Density-functional investigation of the electronic structure at surfaces and interfaces of gallium phosphide

Gallium phosphide is a compound semiconductor with an indirect band gap of 2.26 eV. It is commonly employed for manufacturing low-cost red, orange, and green light-emitting diodes (LEDs) with low to medium brightness. As pure material GaP is transparent for yellow and red light, thus GaP is a better suited as substrate for GaAsP LEDs than GaAs. GaP itself may also be employed as active LED material, which emits green light in the pure phase and shifts to yellow-green upon nitrogen-doping and further to the red by doping with zinc-oxide. Thus, GaP thin films on cheaper silicon substrates promise a high application potential for LED engineering.

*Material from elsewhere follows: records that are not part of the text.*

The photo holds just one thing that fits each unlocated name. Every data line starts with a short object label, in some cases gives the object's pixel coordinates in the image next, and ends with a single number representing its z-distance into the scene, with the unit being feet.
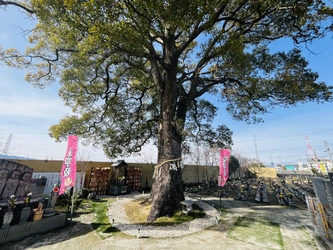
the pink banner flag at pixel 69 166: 15.61
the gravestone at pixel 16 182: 13.70
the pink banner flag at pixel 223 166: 23.45
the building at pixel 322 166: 87.24
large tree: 13.06
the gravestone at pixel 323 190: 14.05
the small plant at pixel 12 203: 12.51
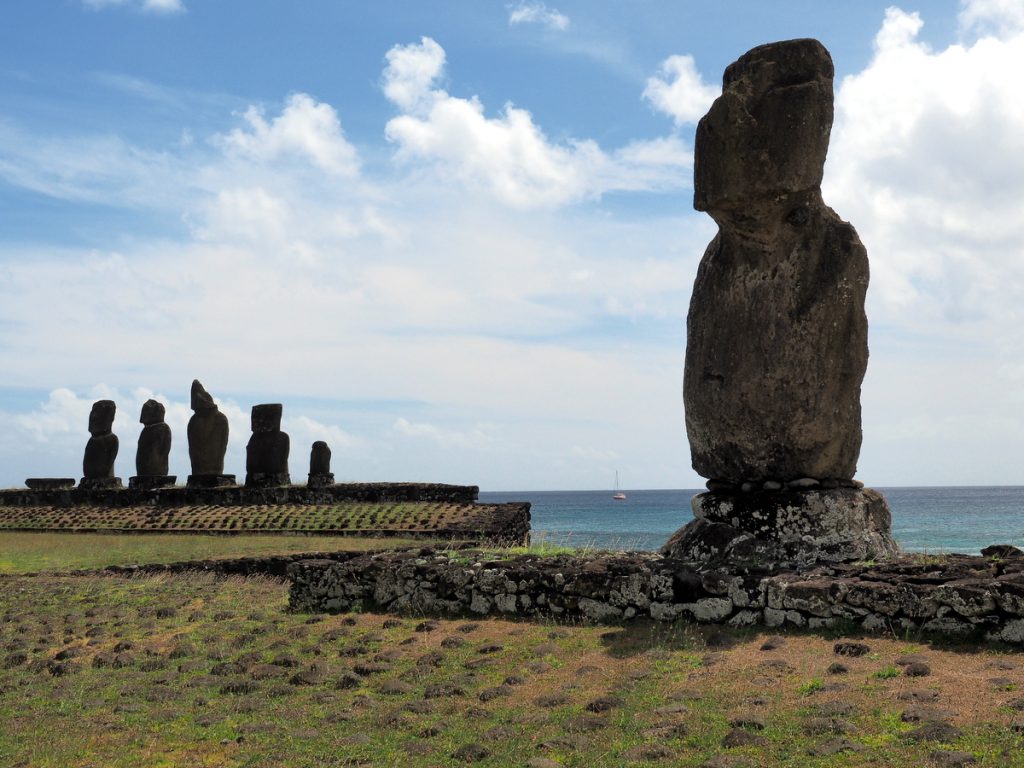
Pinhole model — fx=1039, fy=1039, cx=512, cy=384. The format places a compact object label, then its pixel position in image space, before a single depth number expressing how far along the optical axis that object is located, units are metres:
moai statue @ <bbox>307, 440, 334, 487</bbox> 37.16
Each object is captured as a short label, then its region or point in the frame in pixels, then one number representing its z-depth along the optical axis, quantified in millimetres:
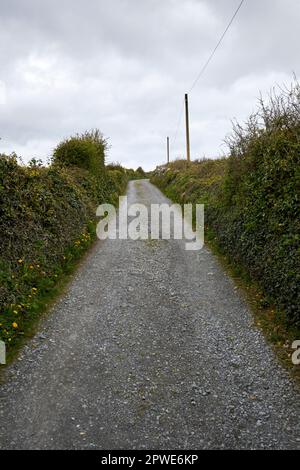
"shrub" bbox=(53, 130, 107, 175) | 16625
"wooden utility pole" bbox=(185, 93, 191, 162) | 28973
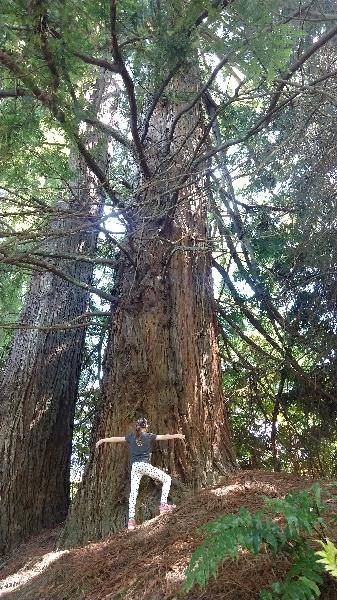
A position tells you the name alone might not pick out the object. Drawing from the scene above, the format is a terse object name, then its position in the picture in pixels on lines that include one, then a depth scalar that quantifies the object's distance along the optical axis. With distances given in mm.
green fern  2633
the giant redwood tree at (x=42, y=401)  6973
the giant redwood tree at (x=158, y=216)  4145
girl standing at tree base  4680
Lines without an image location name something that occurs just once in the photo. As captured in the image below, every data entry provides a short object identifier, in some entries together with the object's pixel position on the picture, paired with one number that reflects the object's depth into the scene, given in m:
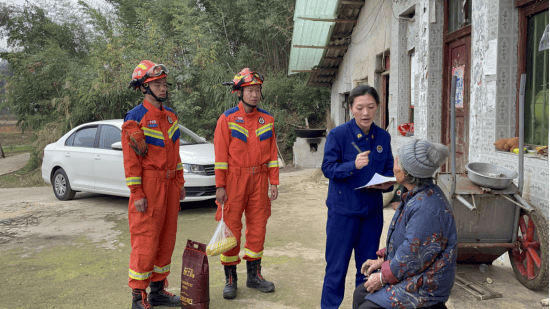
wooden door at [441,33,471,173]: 5.72
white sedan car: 7.05
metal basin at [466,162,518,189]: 3.58
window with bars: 4.15
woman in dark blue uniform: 3.04
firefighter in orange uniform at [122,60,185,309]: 3.51
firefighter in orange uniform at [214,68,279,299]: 3.86
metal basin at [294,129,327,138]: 14.01
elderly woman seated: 2.11
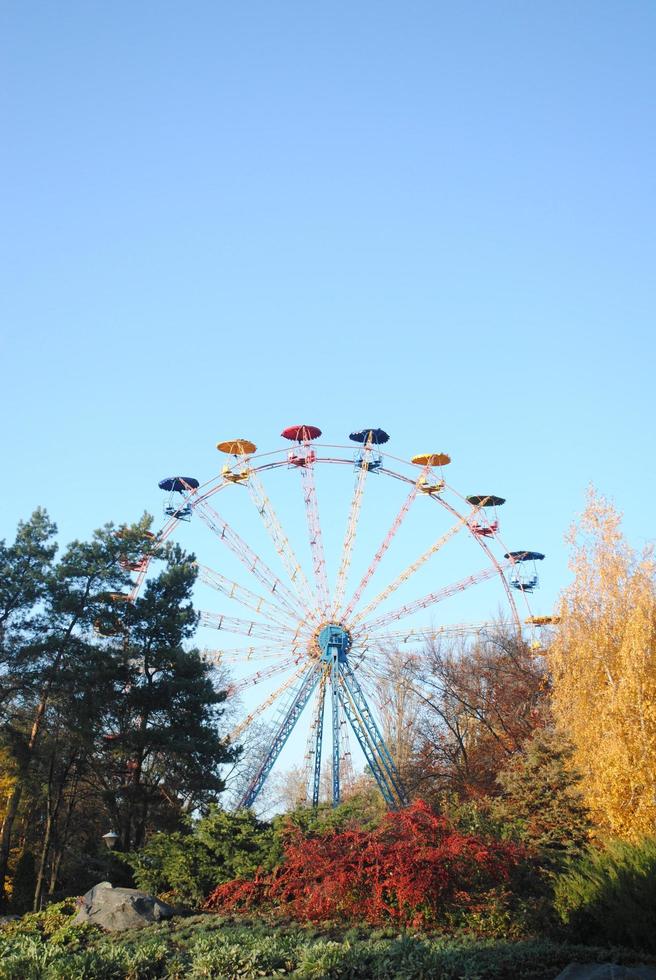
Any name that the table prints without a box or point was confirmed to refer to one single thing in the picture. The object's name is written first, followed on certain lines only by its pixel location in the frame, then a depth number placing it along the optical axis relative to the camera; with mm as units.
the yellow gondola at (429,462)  28781
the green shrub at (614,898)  9875
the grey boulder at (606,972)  7785
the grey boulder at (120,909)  13055
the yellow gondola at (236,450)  28469
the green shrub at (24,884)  24391
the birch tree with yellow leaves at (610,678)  13961
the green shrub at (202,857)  14898
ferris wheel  26656
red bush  11633
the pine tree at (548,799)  14828
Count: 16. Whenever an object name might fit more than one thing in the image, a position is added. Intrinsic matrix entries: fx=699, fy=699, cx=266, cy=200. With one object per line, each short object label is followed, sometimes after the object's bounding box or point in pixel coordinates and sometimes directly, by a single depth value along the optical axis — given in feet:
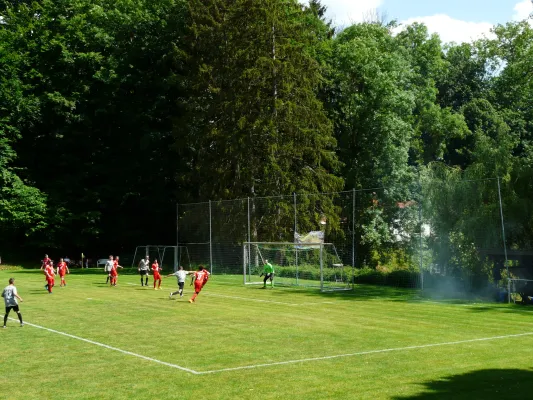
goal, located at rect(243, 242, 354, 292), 125.90
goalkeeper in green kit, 124.47
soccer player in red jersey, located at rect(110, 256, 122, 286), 132.77
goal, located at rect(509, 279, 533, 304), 95.61
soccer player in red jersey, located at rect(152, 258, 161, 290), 124.77
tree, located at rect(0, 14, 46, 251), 198.29
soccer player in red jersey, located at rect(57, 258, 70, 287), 130.93
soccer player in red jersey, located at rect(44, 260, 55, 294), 115.96
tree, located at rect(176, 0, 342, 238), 170.91
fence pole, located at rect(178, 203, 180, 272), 166.44
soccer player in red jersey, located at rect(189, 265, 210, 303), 100.31
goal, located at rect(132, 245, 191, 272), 167.94
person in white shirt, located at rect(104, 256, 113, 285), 133.53
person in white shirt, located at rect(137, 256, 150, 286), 131.85
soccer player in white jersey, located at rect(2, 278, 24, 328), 72.62
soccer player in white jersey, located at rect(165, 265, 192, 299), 105.70
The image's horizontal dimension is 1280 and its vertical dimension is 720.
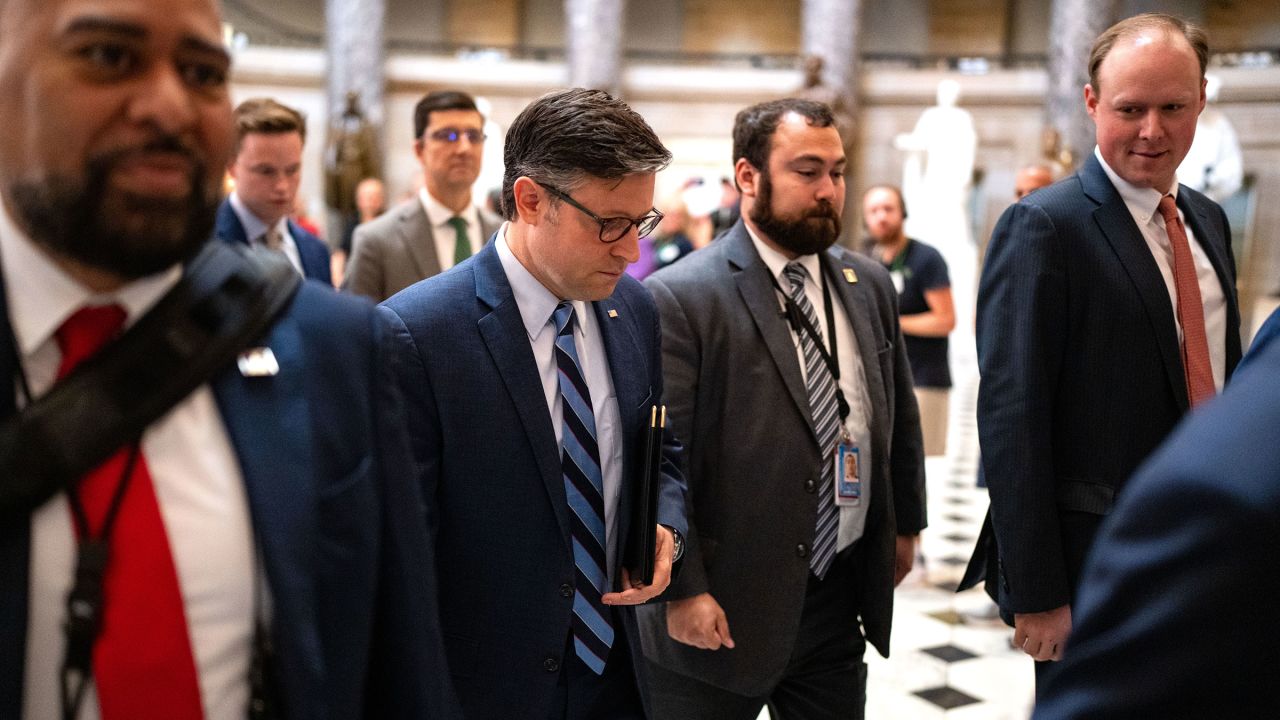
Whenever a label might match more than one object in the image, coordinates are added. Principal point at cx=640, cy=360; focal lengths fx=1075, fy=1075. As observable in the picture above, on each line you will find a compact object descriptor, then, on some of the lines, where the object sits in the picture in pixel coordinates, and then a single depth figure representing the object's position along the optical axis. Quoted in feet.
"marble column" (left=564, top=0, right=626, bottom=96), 70.74
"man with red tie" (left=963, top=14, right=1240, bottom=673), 8.09
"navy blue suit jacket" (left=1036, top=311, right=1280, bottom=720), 2.44
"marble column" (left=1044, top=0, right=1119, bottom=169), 64.69
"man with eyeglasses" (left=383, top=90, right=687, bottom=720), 6.55
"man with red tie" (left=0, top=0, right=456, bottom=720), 3.50
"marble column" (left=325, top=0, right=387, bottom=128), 71.00
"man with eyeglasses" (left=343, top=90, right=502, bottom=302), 13.96
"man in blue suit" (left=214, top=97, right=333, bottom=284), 13.21
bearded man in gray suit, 8.99
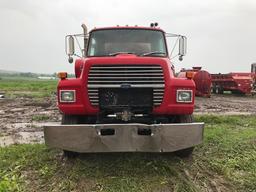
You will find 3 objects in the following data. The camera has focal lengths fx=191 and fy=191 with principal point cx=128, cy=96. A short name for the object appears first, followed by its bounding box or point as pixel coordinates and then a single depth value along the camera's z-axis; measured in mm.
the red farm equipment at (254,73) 14810
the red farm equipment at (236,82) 14199
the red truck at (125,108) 2900
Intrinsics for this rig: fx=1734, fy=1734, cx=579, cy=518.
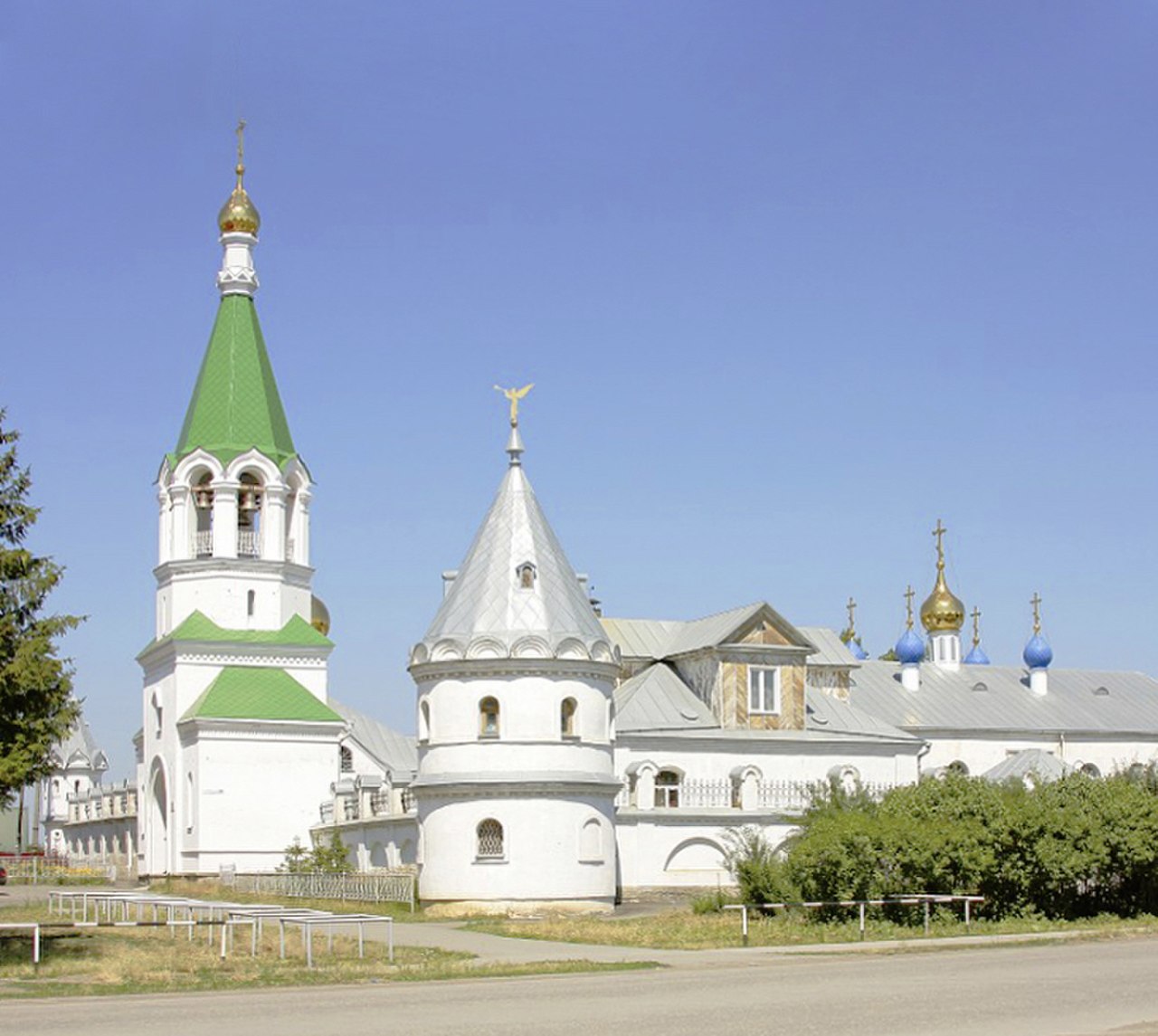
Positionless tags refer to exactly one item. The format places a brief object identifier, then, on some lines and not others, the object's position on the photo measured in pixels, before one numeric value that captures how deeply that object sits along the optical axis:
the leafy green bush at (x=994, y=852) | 25.62
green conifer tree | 20.67
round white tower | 31.30
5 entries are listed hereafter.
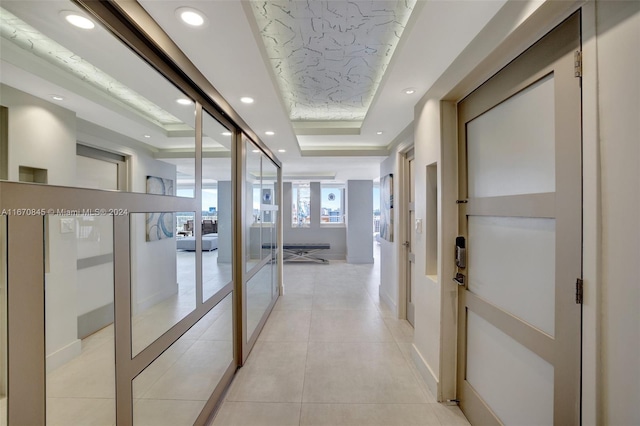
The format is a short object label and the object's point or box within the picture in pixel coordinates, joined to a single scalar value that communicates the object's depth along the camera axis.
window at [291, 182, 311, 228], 8.54
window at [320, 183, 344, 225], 9.50
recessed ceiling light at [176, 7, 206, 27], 1.16
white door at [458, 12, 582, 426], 1.11
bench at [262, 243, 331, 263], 7.67
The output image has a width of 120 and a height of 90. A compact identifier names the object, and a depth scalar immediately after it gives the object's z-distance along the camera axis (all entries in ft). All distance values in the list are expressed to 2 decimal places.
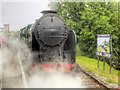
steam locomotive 27.40
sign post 33.76
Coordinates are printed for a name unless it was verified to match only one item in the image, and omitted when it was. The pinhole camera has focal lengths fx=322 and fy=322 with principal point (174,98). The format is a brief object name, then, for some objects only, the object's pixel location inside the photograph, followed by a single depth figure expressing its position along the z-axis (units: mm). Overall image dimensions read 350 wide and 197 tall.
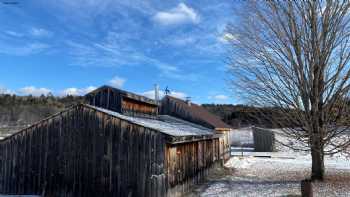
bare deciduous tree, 13594
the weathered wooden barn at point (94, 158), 11055
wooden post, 6650
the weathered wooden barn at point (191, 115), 25484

The present study addresses both material discontinuities which occur at the boundaries of such a GaP thin functional layer, the surface and the interface with the silicon substrate. Density-functional calculations have been performed with the pseudopotential plane-wave code ABINIT [1]. The most stable (001) surface is P-terminated and exhibits the formation of P dimers in analogy with the common (1x1)-, (2x1)-, and c(4x2)-symmetric reconstructions known for the Si(001) surface. Those reconstructions give rise to STM patterns with differing symmetries, especially when terminated by additional hydrogen atoms. At the interface with the silicon substrate both the Ga-rich and the P-rich terminations of the GaP layer are studied along with partially Si-occupied boundary layers. Substantially negative values of the work of separation are obtained for all investigated interfaces, which indicate the high stability and the low remanent stresses at the GaP-Si interface.

[1] www.abinit.org.